Your objective
These records contain pictures, which must be left out; copy exactly the lines from the one with "One neuron or" up to and including the one with "Picture 2: The".

Data provided
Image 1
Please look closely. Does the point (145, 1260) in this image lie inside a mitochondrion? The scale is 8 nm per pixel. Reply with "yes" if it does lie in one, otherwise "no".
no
==
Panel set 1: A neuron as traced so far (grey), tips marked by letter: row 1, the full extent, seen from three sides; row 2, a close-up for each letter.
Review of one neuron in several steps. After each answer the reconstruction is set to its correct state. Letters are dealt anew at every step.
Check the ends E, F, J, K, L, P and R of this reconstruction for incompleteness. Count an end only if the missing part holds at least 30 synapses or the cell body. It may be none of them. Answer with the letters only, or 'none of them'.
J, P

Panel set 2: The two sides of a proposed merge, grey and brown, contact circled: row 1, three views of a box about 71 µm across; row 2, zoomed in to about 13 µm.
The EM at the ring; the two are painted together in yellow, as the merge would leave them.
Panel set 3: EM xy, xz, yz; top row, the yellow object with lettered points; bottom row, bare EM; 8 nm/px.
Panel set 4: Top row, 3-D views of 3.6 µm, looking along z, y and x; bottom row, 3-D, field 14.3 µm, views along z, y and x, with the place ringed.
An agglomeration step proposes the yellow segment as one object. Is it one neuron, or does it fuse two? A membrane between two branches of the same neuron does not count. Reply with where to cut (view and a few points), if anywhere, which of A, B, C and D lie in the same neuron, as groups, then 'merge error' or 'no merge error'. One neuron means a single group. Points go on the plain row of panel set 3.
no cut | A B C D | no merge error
---
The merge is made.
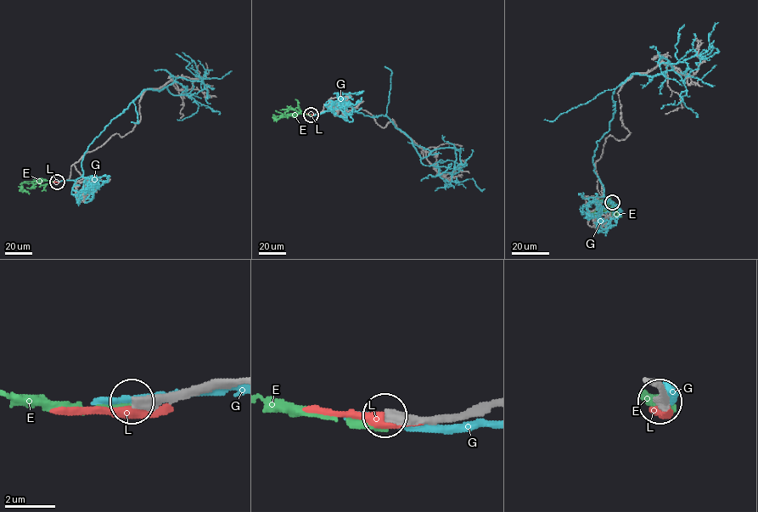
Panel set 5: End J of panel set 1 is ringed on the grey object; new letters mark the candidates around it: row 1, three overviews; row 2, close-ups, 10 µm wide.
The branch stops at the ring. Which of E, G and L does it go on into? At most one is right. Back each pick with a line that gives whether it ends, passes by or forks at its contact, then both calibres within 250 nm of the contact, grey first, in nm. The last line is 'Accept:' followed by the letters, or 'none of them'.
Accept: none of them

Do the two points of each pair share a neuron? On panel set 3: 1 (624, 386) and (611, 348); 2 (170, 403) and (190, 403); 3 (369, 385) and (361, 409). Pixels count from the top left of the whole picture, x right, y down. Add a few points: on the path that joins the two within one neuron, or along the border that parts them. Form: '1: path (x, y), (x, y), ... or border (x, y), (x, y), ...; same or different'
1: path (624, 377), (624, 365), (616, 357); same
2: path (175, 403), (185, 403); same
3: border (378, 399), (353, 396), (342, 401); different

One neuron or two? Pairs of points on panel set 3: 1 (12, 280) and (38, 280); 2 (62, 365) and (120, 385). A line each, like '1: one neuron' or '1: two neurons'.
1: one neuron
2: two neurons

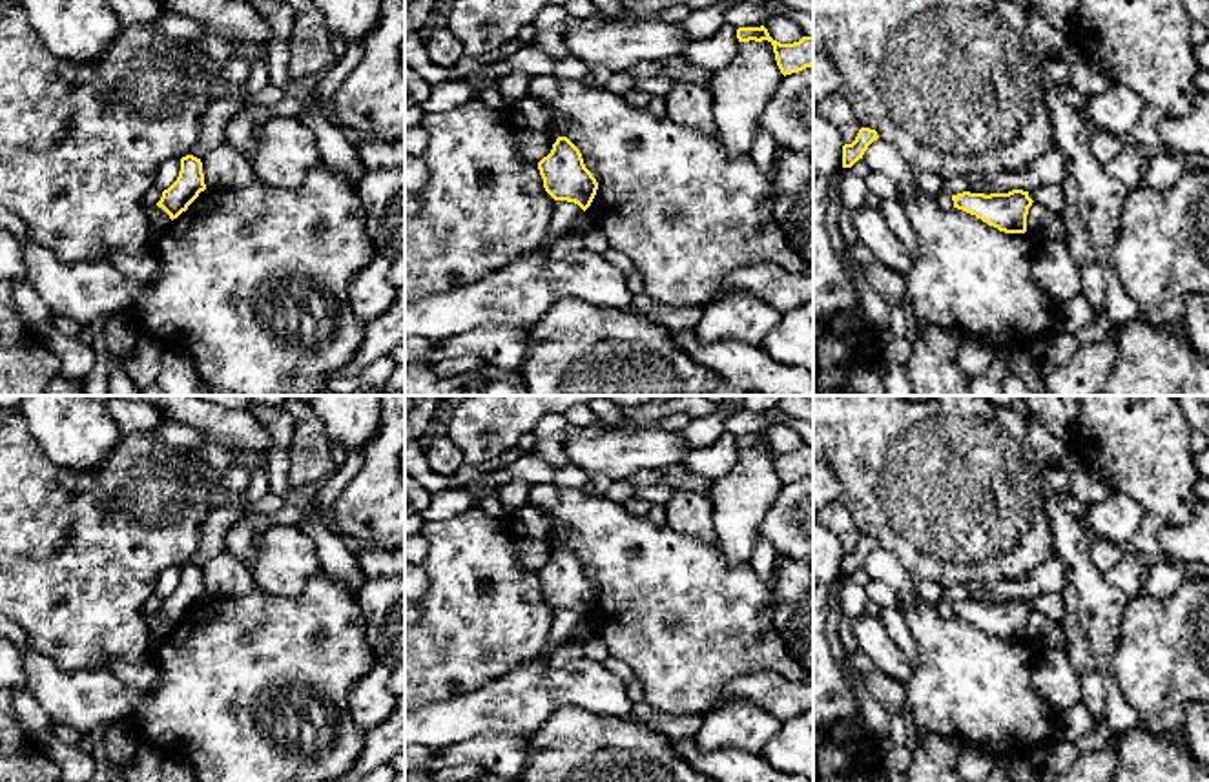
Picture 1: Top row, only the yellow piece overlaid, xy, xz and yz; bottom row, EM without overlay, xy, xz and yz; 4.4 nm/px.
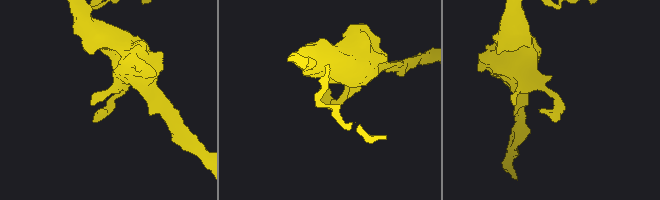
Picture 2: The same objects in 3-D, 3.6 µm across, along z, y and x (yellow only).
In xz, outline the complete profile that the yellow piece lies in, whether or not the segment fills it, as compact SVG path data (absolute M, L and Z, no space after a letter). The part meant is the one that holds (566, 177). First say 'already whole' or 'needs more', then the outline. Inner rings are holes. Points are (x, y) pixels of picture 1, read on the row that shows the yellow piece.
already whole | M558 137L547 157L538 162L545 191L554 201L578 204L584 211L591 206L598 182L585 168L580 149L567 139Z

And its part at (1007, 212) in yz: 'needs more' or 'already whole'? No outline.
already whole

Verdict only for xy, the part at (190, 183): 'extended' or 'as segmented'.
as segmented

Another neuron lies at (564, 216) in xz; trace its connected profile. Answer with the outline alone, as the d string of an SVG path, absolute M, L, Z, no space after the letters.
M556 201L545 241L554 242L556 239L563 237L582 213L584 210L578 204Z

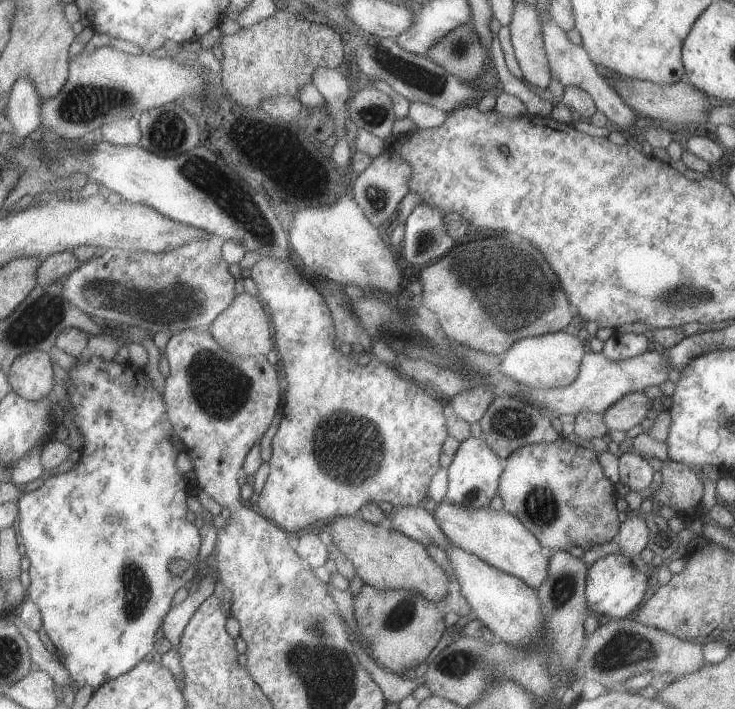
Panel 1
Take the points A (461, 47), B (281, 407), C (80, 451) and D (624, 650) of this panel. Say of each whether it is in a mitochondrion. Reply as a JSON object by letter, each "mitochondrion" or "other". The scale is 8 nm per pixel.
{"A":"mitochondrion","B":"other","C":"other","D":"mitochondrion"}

Solution for this task
One neuron or two? Pairs of points on panel set 3: 1 (12, 280) and (38, 280); 2 (62, 365) and (120, 385). A line each, like '1: one neuron' or '1: two neurons'.
1: one neuron
2: two neurons

Picture 1: Top row, only the yellow piece overlaid, xy, xz and yz; bottom row, EM without overlay, xy, xz and yz; 4.4 nm/px.
Picture 2: The same objects in 3-D, 3.6 µm across, along z, y and x (yellow only).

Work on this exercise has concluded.